** Opening Records for the exercise block **

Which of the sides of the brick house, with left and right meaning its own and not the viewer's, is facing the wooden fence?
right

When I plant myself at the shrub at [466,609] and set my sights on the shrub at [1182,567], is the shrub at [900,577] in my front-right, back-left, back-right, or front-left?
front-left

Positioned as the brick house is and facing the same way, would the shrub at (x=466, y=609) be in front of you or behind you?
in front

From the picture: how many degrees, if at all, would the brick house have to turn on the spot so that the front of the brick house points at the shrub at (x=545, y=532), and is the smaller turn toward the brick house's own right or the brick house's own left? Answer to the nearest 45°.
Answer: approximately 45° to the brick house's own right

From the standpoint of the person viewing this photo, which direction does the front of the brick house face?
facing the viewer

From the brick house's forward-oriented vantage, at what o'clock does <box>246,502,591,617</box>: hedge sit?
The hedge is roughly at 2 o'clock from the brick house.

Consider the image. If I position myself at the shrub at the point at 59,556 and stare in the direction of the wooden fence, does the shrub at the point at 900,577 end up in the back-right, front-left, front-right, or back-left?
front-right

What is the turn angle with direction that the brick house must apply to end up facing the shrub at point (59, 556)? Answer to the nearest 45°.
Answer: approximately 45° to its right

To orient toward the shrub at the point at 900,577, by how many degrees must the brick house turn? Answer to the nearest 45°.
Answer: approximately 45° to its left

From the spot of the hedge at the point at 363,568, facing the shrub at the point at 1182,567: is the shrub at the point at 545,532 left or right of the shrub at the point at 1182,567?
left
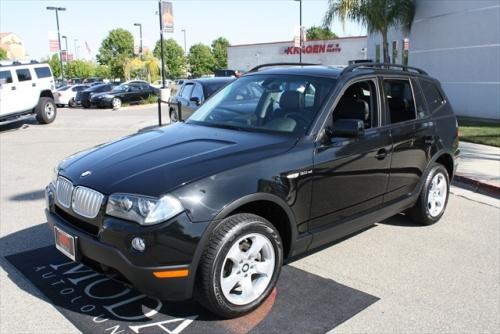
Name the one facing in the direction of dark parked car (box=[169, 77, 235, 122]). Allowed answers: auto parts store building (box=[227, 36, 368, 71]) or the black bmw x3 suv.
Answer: the auto parts store building

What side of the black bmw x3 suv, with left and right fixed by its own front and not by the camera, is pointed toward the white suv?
right

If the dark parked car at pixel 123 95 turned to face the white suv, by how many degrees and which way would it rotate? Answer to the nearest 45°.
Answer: approximately 45° to its left

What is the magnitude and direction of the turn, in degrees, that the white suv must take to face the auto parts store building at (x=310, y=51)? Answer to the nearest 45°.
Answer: approximately 180°

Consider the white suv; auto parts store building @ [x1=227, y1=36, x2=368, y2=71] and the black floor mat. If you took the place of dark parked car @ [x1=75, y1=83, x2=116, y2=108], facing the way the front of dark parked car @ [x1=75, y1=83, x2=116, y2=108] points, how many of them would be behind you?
1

** Closing Records for the exercise block **

Problem to solve >> Copy out each line of the records above that contains the string "clock". Treat uppercase and lowercase as different.

Answer below >>
From the brick house's forward-oriented vantage, at what o'clock does <box>246,502,591,617</box>: hedge sit?
The hedge is roughly at 2 o'clock from the brick house.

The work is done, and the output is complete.